··· Listed entries

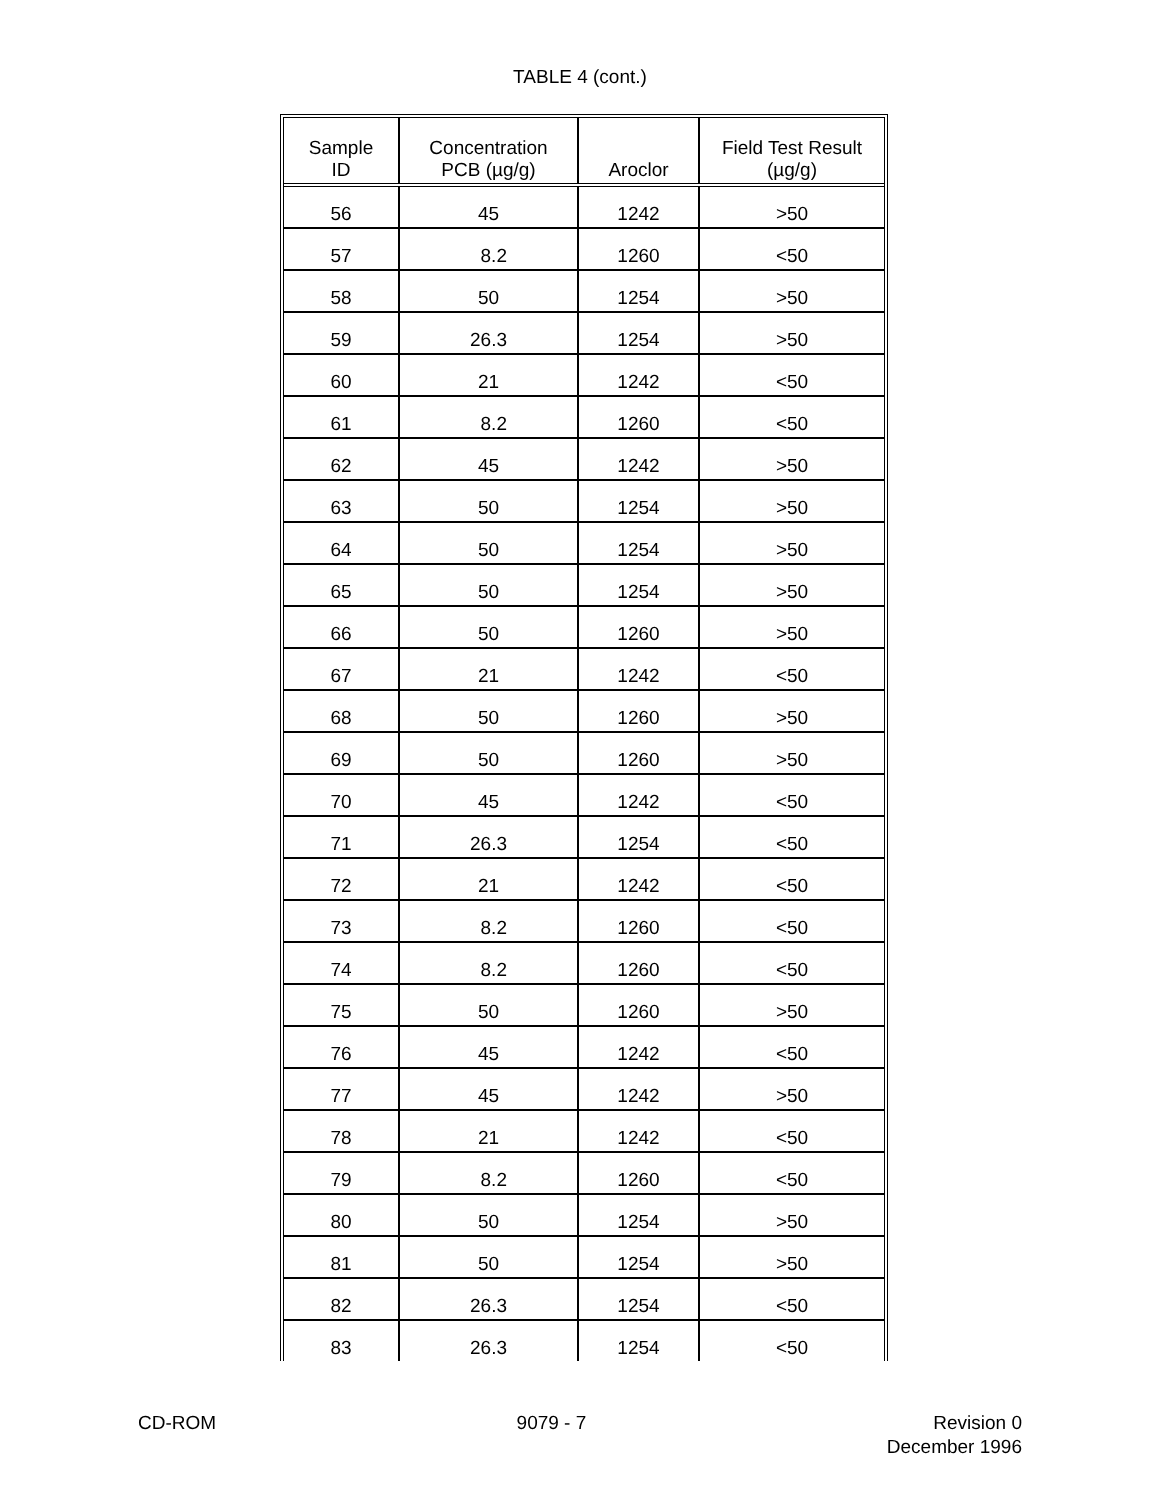TABLE 4 (cont.)
| Sample ID | Concentration PCB (µg/g) | Aroclor | Field Test Result (µg/g) |
| --- | --- | --- | --- |
| 56 | 45 | 1242 | >50 |
| 57 | 8.2 | 1260 | <50 |
| 58 | 50 | 1254 | >50 |
| 59 | 26.3 | 1254 | >50 |
| 60 | 21 | 1242 | <50 |
| 61 | 8.2 | 1260 | <50 |
| 62 | 45 | 1242 | >50 |
| 63 | 50 | 1254 | >50 |
| 64 | 50 | 1254 | >50 |
| 65 | 50 | 1254 | >50 |
| 66 | 50 | 1260 | >50 |
| 67 | 21 | 1242 | <50 |
| 68 | 50 | 1260 | >50 |
| 69 | 50 | 1260 | >50 |
| 70 | 45 | 1242 | <50 |
| 71 | 26.3 | 1254 | <50 |
| 72 | 21 | 1242 | <50 |
| 73 | 8.2 | 1260 | <50 |
| 74 | 8.2 | 1260 | <50 |
| 75 | 50 | 1260 | >50 |
| 76 | 45 | 1242 | <50 |
| 77 | 45 | 1242 | >50 |
| 78 | 21 | 1242 | <50 |
| 79 | 8.2 | 1260 | <50 |
| 80 | 50 | 1254 | >50 |
| 81 | 50 | 1254 | >50 |
| 82 | 26.3 | 1254 | <50 |
| 83 | 26.3 | 1254 | <50 |
CD-ROM 9079 - 7 Revision 0
December 1996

······

Assignment: Write out the entries again, word for word. No images.

Result of this task:
TABLE 4 (cont.)
| Sample ID | Concentration PCB (µg/g) | Aroclor | Field Test Result (µg/g) |
| --- | --- | --- | --- |
| 56 | 45 | 1242 | >50 |
| 57 | 8.2 | 1260 | <50 |
| 58 | 50 | 1254 | >50 |
| 59 | 26.3 | 1254 | >50 |
| 60 | 21 | 1242 | <50 |
| 61 | 8.2 | 1260 | <50 |
| 62 | 45 | 1242 | >50 |
| 63 | 50 | 1254 | >50 |
| 64 | 50 | 1254 | >50 |
| 65 | 50 | 1254 | >50 |
| 66 | 50 | 1260 | >50 |
| 67 | 21 | 1242 | <50 |
| 68 | 50 | 1260 | >50 |
| 69 | 50 | 1260 | >50 |
| 70 | 45 | 1242 | <50 |
| 71 | 26.3 | 1254 | <50 |
| 72 | 21 | 1242 | <50 |
| 73 | 8.2 | 1260 | <50 |
| 74 | 8.2 | 1260 | <50 |
| 75 | 50 | 1260 | >50 |
| 76 | 45 | 1242 | <50 |
| 77 | 45 | 1242 | >50 |
| 78 | 21 | 1242 | <50 |
| 79 | 8.2 | 1260 | <50 |
| 80 | 50 | 1254 | >50 |
| 81 | 50 | 1254 | >50 |
| 82 | 26.3 | 1254 | <50 |
| 83 | 26.3 | 1254 | <50 |
CD-ROM 9079 - 7 Revision 0
December 1996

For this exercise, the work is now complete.